I arrived in Göttingen from Buffalo early in February 1990 and immediately the next morning proceeded to East Berlin. The atmosphere was electrifying. The walls were plastered with posters from all sorts of political groups, from the right to the ultraleft. The following day the historical association of the GDR held an emergency meeting.
Only members were admitted. Rüttler and Schleier tried unsuccessfully to obtain permission for me to attend. Horn accompanied me to the Party University, where the meeting was held, but I was not admitted until Heinrich Scheel, the president of the association, recognized me and instructed the ushers to admit me, but advised me to sit in a corner where I would not be seen. Of course, all my acquaintances recognized me.

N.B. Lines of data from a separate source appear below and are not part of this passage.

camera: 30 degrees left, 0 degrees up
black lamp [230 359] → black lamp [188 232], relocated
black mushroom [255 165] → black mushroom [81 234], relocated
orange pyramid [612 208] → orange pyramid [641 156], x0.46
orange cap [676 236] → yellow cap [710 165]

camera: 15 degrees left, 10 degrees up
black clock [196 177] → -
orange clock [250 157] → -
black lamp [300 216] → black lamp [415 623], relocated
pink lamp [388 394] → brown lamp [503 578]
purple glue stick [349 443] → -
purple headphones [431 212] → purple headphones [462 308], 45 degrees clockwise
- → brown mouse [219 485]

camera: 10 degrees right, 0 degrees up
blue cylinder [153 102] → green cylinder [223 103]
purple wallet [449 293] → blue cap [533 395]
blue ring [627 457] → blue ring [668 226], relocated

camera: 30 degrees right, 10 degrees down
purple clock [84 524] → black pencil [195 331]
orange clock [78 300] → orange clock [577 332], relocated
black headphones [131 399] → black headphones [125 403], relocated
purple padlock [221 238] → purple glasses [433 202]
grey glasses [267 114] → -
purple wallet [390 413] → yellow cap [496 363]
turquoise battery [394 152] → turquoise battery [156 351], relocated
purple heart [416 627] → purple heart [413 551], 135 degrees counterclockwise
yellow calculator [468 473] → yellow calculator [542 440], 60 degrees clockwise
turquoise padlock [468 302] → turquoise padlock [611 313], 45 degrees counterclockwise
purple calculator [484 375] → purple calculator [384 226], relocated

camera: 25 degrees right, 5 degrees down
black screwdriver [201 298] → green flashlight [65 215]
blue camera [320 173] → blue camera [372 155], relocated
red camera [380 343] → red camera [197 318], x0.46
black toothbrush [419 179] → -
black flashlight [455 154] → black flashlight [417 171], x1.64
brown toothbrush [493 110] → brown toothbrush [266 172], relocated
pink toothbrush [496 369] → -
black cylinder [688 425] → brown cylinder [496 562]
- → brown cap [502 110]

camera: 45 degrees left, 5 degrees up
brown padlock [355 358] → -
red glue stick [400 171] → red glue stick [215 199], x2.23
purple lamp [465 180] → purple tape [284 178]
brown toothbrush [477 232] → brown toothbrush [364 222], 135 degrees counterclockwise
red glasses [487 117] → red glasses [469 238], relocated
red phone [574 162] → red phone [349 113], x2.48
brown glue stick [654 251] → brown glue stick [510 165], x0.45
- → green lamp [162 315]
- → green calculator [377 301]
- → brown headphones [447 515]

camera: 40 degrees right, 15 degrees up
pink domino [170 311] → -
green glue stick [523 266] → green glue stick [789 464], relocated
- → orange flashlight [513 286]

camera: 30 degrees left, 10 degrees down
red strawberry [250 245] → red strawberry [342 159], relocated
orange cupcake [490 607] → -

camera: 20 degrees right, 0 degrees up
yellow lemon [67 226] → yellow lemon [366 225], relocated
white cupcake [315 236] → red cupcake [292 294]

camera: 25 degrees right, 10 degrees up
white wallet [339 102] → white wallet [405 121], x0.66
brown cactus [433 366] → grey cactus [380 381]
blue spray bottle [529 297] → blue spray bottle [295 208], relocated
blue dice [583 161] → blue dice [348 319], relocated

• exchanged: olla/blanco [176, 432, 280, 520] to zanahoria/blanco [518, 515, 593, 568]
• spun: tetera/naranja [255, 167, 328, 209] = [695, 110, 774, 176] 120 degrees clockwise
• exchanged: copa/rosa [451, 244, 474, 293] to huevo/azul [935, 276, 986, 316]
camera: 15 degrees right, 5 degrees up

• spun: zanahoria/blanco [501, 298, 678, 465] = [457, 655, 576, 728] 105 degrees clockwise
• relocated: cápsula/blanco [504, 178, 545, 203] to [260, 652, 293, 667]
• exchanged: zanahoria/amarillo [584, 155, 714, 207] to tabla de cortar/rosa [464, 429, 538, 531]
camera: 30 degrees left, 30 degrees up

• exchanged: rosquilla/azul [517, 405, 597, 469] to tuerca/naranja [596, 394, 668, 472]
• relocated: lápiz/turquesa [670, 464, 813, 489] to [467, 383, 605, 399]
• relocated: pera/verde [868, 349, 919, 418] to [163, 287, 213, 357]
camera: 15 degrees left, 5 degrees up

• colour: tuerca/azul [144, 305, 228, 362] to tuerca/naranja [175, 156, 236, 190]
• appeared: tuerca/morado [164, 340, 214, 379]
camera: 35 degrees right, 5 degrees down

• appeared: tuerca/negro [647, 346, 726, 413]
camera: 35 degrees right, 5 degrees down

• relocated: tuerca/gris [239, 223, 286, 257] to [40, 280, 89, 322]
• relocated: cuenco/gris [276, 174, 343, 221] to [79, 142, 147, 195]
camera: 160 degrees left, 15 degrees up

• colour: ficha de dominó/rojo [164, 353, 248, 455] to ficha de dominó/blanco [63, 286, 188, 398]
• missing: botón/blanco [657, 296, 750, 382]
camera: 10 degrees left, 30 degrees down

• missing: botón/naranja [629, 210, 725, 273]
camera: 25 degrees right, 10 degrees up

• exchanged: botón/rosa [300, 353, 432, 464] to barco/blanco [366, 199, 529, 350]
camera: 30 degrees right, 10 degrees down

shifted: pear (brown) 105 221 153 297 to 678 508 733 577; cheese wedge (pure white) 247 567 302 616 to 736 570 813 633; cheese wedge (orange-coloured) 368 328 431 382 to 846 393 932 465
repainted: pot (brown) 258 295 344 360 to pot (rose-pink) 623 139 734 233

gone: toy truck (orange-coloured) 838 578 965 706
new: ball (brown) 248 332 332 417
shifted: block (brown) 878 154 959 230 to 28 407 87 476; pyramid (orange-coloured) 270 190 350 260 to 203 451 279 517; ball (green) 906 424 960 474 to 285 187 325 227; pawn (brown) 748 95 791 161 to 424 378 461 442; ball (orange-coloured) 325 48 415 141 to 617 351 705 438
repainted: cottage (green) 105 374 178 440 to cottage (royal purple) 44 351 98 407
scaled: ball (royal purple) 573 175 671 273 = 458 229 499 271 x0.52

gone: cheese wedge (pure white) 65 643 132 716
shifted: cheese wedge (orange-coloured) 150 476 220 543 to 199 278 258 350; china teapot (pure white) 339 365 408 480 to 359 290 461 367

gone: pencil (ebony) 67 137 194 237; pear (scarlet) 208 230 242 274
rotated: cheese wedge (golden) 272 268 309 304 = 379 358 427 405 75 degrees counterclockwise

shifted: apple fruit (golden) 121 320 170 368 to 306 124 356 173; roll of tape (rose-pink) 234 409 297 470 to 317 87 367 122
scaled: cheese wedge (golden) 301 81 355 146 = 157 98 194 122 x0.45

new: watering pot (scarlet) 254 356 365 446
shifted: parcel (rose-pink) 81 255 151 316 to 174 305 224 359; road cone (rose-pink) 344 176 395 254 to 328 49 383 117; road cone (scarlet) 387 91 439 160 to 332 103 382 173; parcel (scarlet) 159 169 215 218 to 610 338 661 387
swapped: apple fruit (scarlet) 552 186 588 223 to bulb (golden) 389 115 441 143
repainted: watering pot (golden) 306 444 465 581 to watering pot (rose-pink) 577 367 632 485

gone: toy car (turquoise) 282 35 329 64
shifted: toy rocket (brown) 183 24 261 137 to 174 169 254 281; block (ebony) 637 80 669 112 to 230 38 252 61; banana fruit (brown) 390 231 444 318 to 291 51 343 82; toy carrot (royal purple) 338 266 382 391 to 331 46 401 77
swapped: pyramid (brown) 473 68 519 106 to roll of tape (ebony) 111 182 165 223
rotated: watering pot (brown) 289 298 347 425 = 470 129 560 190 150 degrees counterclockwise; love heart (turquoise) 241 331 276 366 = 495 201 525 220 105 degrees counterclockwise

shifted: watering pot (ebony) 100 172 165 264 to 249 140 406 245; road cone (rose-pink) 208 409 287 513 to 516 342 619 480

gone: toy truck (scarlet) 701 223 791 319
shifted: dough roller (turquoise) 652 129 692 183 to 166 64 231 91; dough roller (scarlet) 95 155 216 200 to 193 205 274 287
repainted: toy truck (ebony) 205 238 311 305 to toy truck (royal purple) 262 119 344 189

Scheel, standing next to a statue of Lenin, opened the session by declaring that historians in the GDR had, on the whole, done respectable work during the forty years of the states existence, but that history must never again be the handmaiden of politics. One of the young researchers from the Academy of Sciences, Stefan Wolle, sprang up and said: “Mr. Scheel, you sound like a pimp who wants to organize the prostitutes from the street into an association for the preservation of morality.”
There was a tremendous outcry to eject Wolle. Scheel expressed the unrealistic hope that the GDR association be integrated into the West German association. Elections followed, with the old guard being confirmed and the reform wing unsuccessful.